> **EXERCISE AIM**
Please copy out the passage on the American presidential race below word for word, from its first sentence to its last.

> **SOURCE EXTRACT**

· · · · ·

This explains popularity of non-systemic candidates like Donald Trump at the Republican and Bernie Sanders at the Democratic side. Unlike pundits who are trying to convince us otherwise, the American politics did not change into theatre more than Australian politics transformed into circus. The bunch of slogans molded into crafty paragraphs are parading as “learned analysis” on the pages of tabloid newspapers.

Not a better quality of analysis provides “serious daily”. Its foreign affairs editor counts on the traditional cynicism towards United States and sheer ignorance of his readers.

Ad hoc observers of low quality expertise in a tabloid and also “serious media” are parroting slogans created by their American mainstream counterparts about alleged “dysfunction of American presidential race”, “gladiatorial race” or “personality cults”. Neither there are no obsessions with polling in contemporary American politics, because polling is an instrument of every candidate’s campaign for obtaining of data, which is not available publicly. Polls do not determine any results, as observers seem to be claiming (Iowa results are always different, New Hampshire may be predicted more precisely) but rather they are indicators of candidates popularity.

· · · · ·

> **MATERIAL PROVIDED**
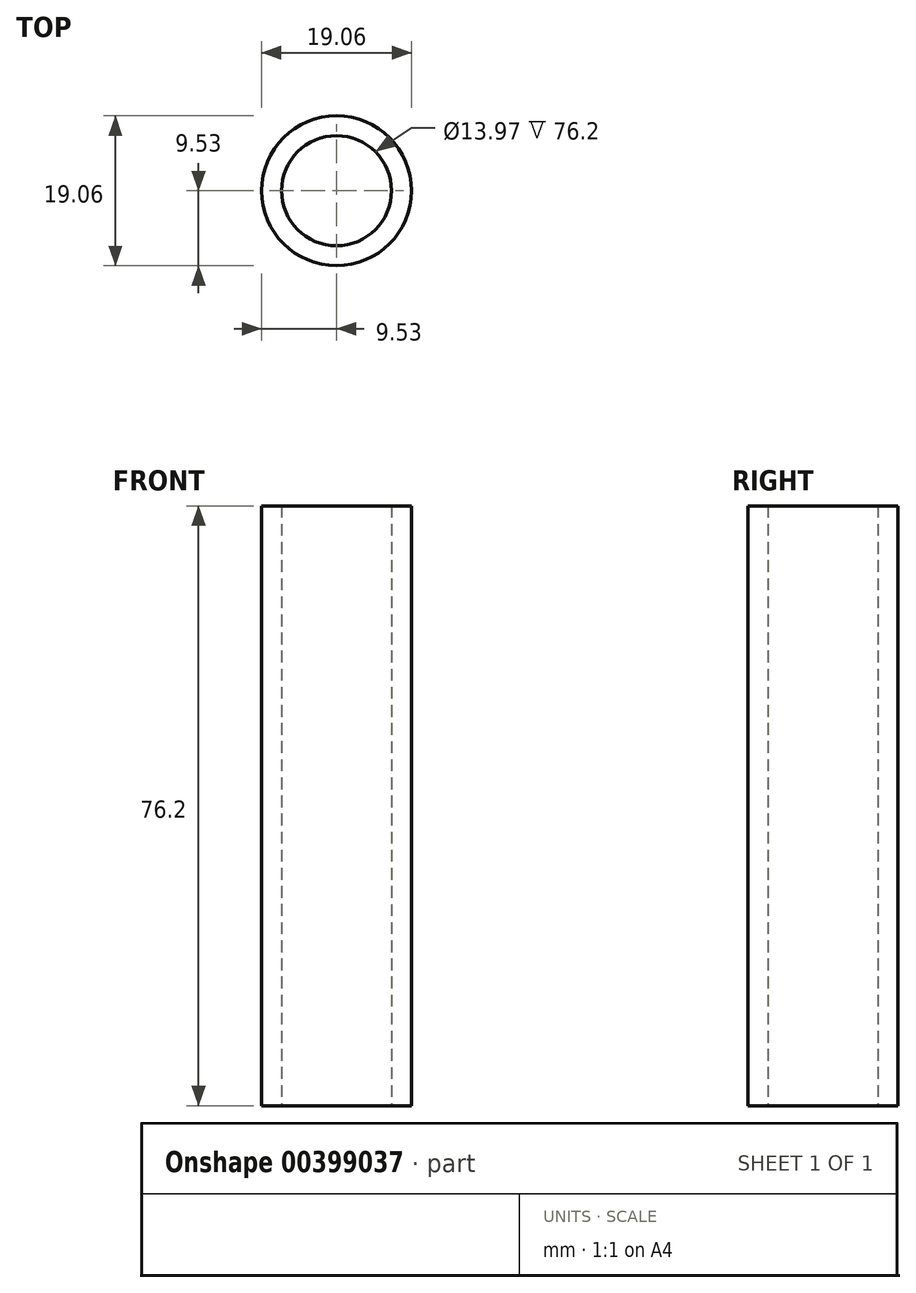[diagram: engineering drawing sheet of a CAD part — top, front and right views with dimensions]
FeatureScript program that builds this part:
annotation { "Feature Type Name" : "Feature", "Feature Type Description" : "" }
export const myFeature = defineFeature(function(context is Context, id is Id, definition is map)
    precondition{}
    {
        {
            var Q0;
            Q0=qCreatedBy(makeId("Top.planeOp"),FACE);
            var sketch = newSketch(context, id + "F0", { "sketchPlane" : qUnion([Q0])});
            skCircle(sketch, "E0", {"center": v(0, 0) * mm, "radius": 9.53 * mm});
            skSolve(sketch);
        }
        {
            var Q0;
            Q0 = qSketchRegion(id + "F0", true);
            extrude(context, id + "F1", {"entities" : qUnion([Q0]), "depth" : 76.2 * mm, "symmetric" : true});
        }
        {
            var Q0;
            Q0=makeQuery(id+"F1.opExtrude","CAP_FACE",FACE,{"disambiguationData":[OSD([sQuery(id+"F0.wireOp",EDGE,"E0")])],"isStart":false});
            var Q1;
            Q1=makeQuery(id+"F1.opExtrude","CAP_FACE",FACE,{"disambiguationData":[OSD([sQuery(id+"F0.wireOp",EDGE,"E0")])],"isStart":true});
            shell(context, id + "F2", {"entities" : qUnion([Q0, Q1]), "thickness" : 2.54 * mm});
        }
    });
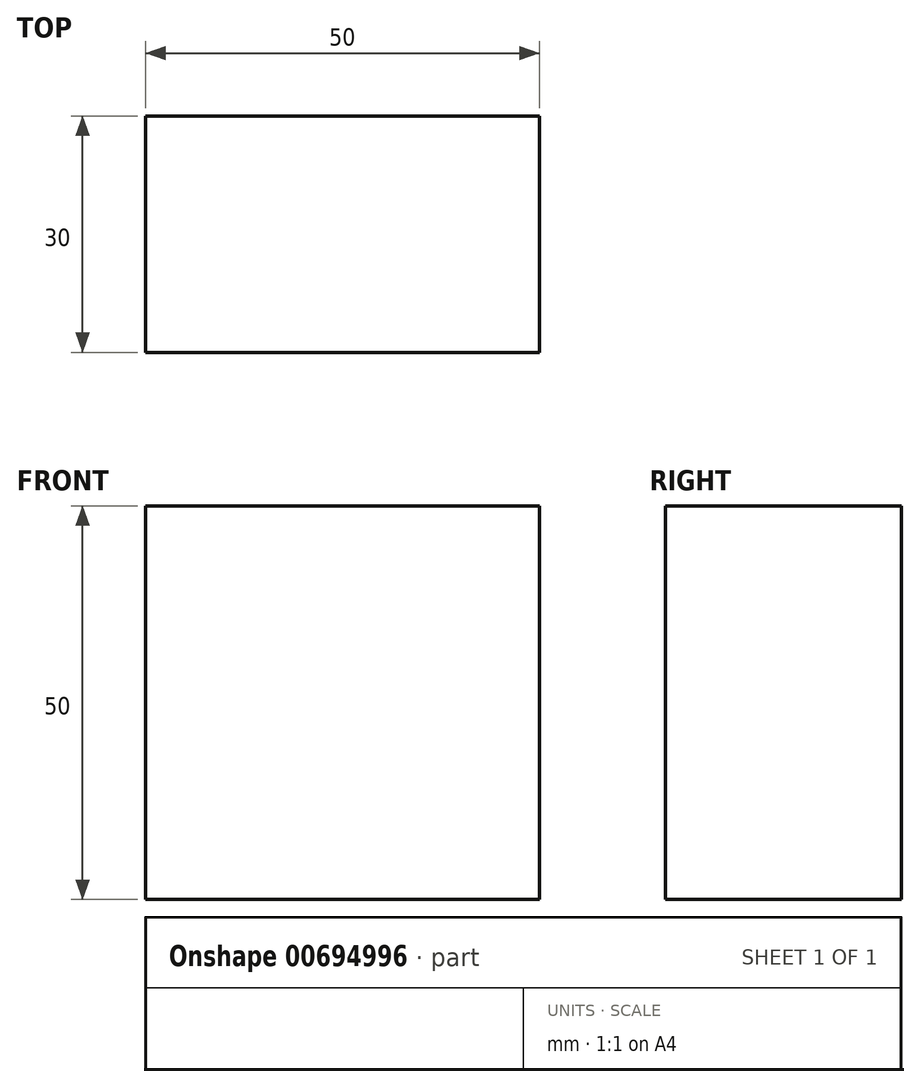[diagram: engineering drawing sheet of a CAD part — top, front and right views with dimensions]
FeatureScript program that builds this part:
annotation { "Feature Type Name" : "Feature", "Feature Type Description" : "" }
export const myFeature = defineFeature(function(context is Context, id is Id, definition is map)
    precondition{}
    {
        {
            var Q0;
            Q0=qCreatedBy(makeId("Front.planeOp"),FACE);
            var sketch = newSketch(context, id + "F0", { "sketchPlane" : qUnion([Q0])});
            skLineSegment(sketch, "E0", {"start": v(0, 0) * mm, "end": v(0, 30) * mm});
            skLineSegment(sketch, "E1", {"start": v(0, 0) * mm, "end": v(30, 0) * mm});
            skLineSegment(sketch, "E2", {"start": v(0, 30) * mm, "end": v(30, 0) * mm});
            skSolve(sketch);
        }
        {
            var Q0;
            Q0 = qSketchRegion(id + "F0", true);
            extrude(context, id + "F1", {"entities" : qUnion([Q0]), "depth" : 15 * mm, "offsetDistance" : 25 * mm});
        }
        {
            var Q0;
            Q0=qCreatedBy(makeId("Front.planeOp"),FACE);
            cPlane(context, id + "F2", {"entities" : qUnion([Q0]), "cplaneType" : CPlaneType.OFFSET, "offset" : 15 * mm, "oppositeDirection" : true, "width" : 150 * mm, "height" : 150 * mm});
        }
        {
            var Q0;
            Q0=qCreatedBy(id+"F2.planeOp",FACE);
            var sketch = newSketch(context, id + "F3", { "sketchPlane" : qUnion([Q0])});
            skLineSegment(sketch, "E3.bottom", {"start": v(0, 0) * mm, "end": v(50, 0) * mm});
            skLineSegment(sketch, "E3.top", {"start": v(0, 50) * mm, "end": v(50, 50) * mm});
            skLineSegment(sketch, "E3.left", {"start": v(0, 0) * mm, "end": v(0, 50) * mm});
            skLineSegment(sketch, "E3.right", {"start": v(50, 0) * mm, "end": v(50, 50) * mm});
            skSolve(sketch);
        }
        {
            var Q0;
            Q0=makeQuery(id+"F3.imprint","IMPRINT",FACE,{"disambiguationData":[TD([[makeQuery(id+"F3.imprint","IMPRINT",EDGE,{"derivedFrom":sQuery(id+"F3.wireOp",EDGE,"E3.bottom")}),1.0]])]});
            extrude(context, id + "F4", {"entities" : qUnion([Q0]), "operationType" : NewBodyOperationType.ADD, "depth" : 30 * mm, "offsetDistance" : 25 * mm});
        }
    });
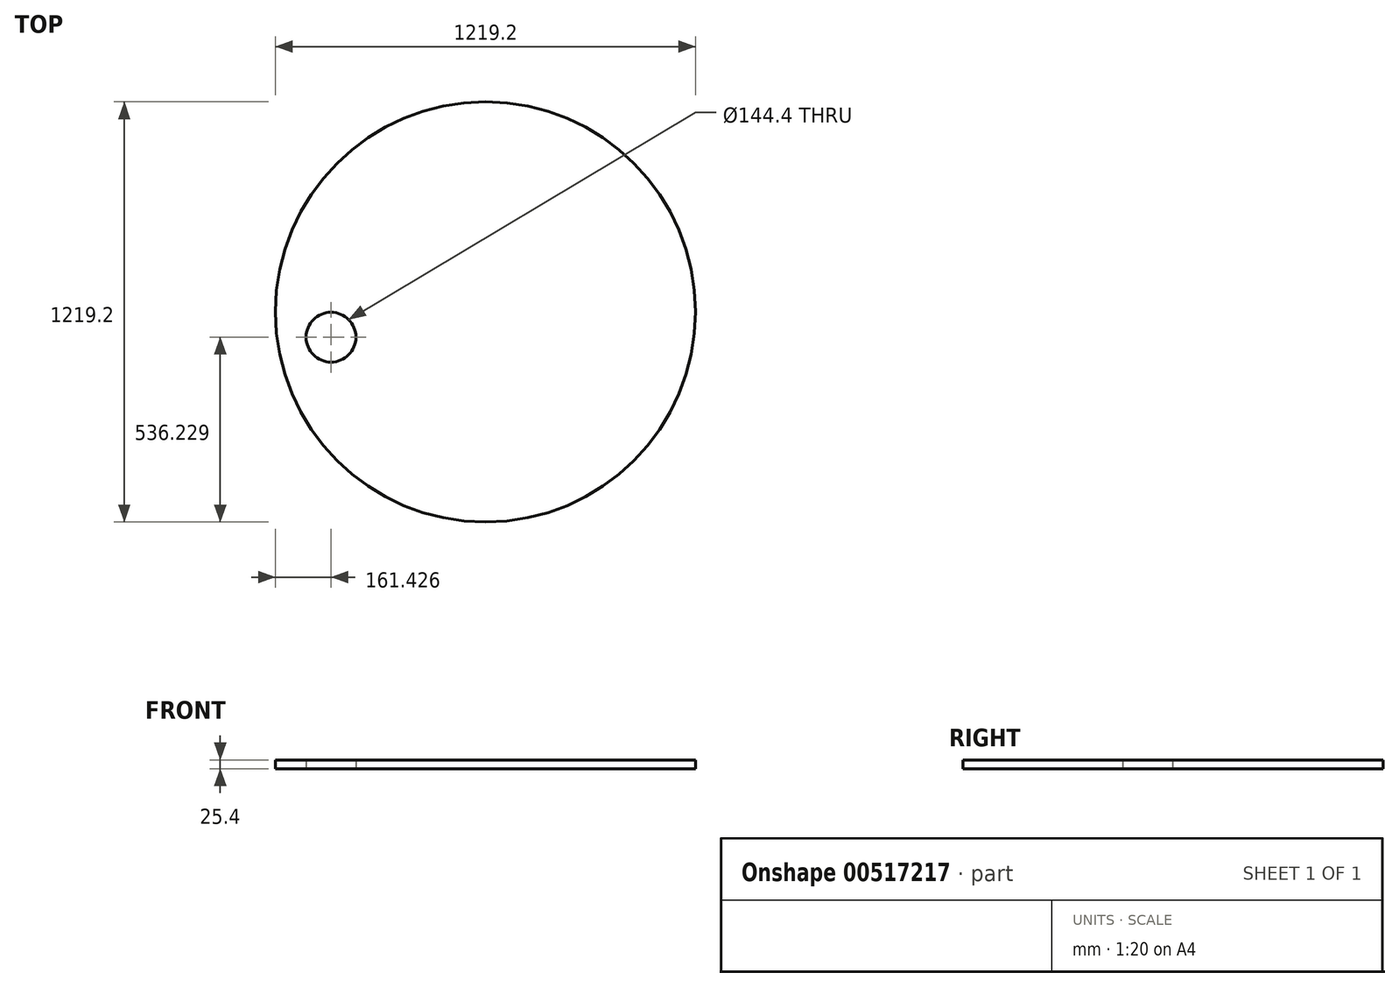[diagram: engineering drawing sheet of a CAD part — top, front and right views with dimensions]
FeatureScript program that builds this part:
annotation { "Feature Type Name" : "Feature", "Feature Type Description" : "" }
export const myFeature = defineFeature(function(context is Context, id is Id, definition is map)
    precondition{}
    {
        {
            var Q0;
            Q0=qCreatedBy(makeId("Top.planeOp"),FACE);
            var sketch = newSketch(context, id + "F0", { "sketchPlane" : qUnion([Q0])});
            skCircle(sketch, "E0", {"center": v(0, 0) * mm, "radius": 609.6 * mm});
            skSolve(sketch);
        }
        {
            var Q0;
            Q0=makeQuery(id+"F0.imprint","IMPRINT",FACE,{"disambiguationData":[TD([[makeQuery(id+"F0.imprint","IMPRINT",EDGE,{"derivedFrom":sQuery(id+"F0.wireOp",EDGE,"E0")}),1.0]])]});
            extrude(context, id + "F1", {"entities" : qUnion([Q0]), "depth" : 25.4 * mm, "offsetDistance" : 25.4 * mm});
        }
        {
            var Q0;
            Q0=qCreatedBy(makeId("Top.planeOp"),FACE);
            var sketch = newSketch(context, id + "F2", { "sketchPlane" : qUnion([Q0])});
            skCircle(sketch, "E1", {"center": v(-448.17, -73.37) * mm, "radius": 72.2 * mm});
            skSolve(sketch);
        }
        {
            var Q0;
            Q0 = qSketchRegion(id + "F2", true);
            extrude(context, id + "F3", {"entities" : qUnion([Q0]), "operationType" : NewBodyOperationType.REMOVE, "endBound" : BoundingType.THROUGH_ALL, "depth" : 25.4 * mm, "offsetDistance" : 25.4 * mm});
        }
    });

· · · · ·

> **SOLUTION FOR THIS EXERCISE**
This explains popularity of non-systemic candidates like Donald Trump at the Republican and Bernie Sanders at the Democratic side. Unlike pundits who are trying to convince us otherwise, the American politics did not change into theatre more than Australian politics transformed into circus. The bunch of slogans molded into crafty paragraphs are parading as “learned analysis” on the pages of tabloid newspapers.

Not a better quality of analysis provides “serious daily”. Its foreign affairs editor counts on the traditional cynicism towards United States and sheer ignorance of his readers.

Ad hoc observers of low quality expertise in a tabloid and also “serious media” are parroting slogans created by their American mainstream counterparts about alleged “dysfunction of American presidential race”, “gladiatorial race” or “personality cults”. Neither there are no obsessions with polling in contemporary American politics, because polling is an instrument of every candidate’s campaign for obtaining of data, which is not available publicly. Polls do not determine any results, as observers seem to be claiming (Iowa results are always different, New Hampshire may be predicted more precisely) but rather they are indicators of candidates popularity.